Ganhador pertinente
























Do Alentejo (Tapada dos Ganhões 2011, Granadeiro dixit), uma rolha quente com travo de adega com porta aberta ao público e sobreiro a que se retirou a casca. Cortiça e doce em suspenso, delicado, a aromas de frutos relativamente maduros, de razoável intensidade, com um toque profundo de aromas da madeira, algumas notas vegetais, pelo menos para já, escondidas na restante totalidade.
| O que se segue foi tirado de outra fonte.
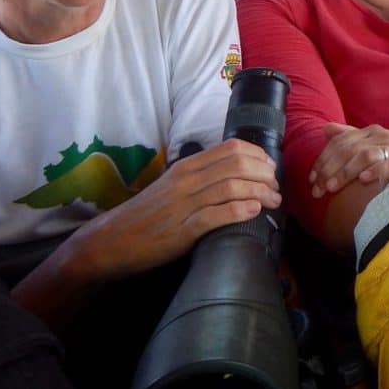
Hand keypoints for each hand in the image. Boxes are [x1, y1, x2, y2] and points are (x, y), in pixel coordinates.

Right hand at [68, 138, 280, 281]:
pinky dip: (240, 210)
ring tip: (272, 201)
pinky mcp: (183, 230)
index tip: (270, 167)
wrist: (113, 239)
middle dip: (264, 173)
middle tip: (276, 187)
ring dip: (260, 192)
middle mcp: (188, 180)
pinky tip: (253, 212)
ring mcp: (185, 204)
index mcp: (187, 166)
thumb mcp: (173, 186)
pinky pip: (217, 214)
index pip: (230, 148)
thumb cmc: (148, 214)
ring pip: (232, 186)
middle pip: (237, 164)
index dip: (258, 155)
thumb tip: (234, 174)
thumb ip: (200, 177)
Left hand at [309, 122, 388, 197]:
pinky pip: (388, 164)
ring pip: (363, 155)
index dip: (322, 161)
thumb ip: (348, 138)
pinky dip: (375, 171)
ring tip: (332, 187)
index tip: (311, 180)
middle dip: (328, 171)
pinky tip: (363, 181)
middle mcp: (380, 134)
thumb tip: (326, 128)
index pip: (339, 143)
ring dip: (345, 172)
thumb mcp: (369, 146)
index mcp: (369, 131)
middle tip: (317, 191)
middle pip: (347, 150)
O início é longo, a especiarias (pimenta bem forte), com um bom amargor e intensidade, uma cor marcante, vermelho vivo com degradé. Aromas e sabor a frutos vermelhos e madeira. Facto que se confirma no segundo e terceiro travos, a pimenta com a certeza da sua marcação, a fruta, do doce que fica no palato apesar do líquido escoado e uma surpresa que não é bem isso.

Enchidos. Fumado (muito fumo mesmo) de chouriço, de farinheira acabada de fritar na frigideira, teor que, associado ao factor translúcido da cor, a algum álcool, faz deste vinho um tinto com equilíbrio suficiente para agradar, e complementar uma refeição. O doce é uma espécie de bónus, a cor o âmago de um entendimento que os tintos alentejanos têm, e que deriva da planície, do estado de espírito, da capacidade de fazer bom com o solo a coberto das elevadas temperaturas.
É pena não ter a descrição das castas, a corrigir em rótulo (que revela design apelativo) na próxima colheita. A €2,99 num supermercado perto de si, numa relação preço/qualidade/equilíbrio interno essenciais. Vem do mesmo sítio do considerado melhor tinto do mundo (Poliphonia Signature 2008), de que chegará uma garrafa dentro de poucos dias para uma prova à medida. Este, acompanhou lombo de porco, com batatas/cenouras assadas e um pouco de arroz amanteigado, branco, com um molho de redução. É o vinho da semana.